----- Excerpted records

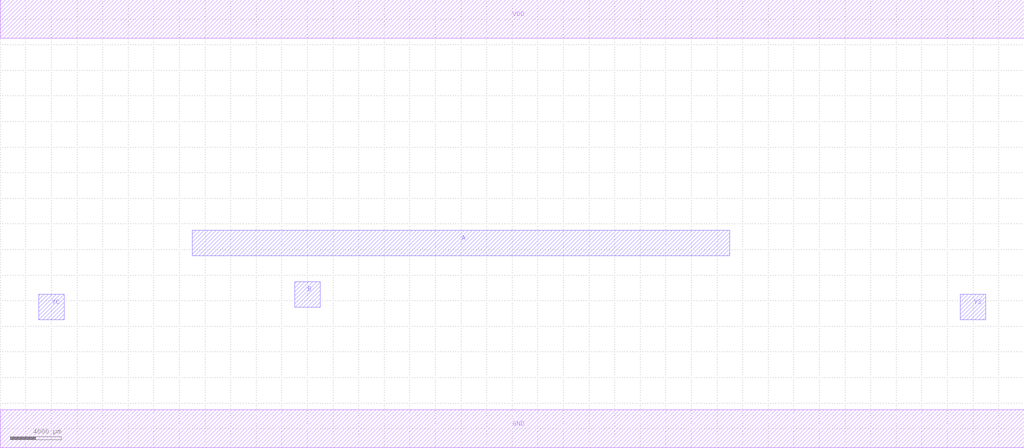
<source format=lef>
MACRO HAX1
 CLASS CORE ;
 ORIGIN 0 0 ;
 FOREIGN HAX1 0 0 ;
 SITE CORE ;
 SYMMETRY X Y R90 ;
  PIN VDD
   DIRECTION INOUT ;
   USE SIGNAL ;
   SHAPE ABUTMENT ;
    PORT
     CLASS CORE ;
       LAYER metal1 ;
        RECT 0.00000000 30500.00000000 80000.00000000 33500.00000000 ;
    END
  END VDD

  PIN GND
   DIRECTION INOUT ;
   USE SIGNAL ;
   SHAPE ABUTMENT ;
    PORT
     CLASS CORE ;
       LAYER metal1 ;
        RECT 0.00000000 -1500.00000000 80000.00000000 1500.00000000 ;
    END
  END GND

  PIN A
   DIRECTION INOUT ;
   USE SIGNAL ;
   SHAPE ABUTMENT ;
    PORT
     CLASS CORE ;
       LAYER metal2 ;
        RECT 15000.00000000 13500.00000000 57000.00000000 15500.00000000 ;
    END
  END A

  PIN B
   DIRECTION INOUT ;
   USE SIGNAL ;
   SHAPE ABUTMENT ;
    PORT
     CLASS CORE ;
       LAYER metal2 ;
        RECT 23000.00000000 9500.00000000 25000.00000000 11500.00000000 ;
    END
  END B

  PIN YC
   DIRECTION INOUT ;
   USE SIGNAL ;
   SHAPE ABUTMENT ;
    PORT
     CLASS CORE ;
       LAYER metal2 ;
        RECT 3000.00000000 8500.00000000 5000.00000000 10500.00000000 ;
    END
  END YC

  PIN YS
   DIRECTION INOUT ;
   USE SIGNAL ;
   SHAPE ABUTMENT ;
    PORT
     CLASS CORE ;
       LAYER metal2 ;
        RECT 75000.00000000 8500.00000000 77000.00000000 10500.00000000 ;
    END
  END YS


END HAX1

</source>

----------

__Exercise description__: The answer is the whole listing above, written out verbatim, without its pictures.

__Answer box__:
<source format=lef>
MACRO HAX1
 CLASS CORE ;
 ORIGIN 0 0 ;
 FOREIGN HAX1 0 0 ;
 SITE CORE ;
 SYMMETRY X Y R90 ;
  PIN VDD
   DIRECTION INOUT ;
   USE SIGNAL ;
   SHAPE ABUTMENT ;
    PORT
     CLASS CORE ;
       LAYER metal1 ;
        RECT 0.00000000 30500.00000000 80000.00000000 33500.00000000 ;
    END
  END VDD

  PIN GND
   DIRECTION INOUT ;
   USE SIGNAL ;
   SHAPE ABUTMENT ;
    PORT
     CLASS CORE ;
       LAYER metal1 ;
        RECT 0.00000000 -1500.00000000 80000.00000000 1500.00000000 ;
    END
  END GND

  PIN A
   DIRECTION INOUT ;
   USE SIGNAL ;
   SHAPE ABUTMENT ;
    PORT
     CLASS CORE ;
       LAYER metal2 ;
        RECT 15000.00000000 13500.00000000 57000.00000000 15500.00000000 ;
    END
  END A

  PIN B
   DIRECTION INOUT ;
   USE SIGNAL ;
   SHAPE ABUTMENT ;
    PORT
     CLASS CORE ;
       LAYER metal2 ;
        RECT 23000.00000000 9500.00000000 25000.00000000 11500.00000000 ;
    END
  END B

  PIN YC
   DIRECTION INOUT ;
   USE SIGNAL ;
   SHAPE ABUTMENT ;
    PORT
     CLASS CORE ;
       LAYER metal2 ;
        RECT 3000.00000000 8500.00000000 5000.00000000 10500.00000000 ;
    END
  END YC

  PIN YS
   DIRECTION INOUT ;
   USE SIGNAL ;
   SHAPE ABUTMENT ;
    PORT
     CLASS CORE ;
       LAYER metal2 ;
        RECT 75000.00000000 8500.00000000 77000.00000000 10500.00000000 ;
    END
  END YS


END HAX1

</source>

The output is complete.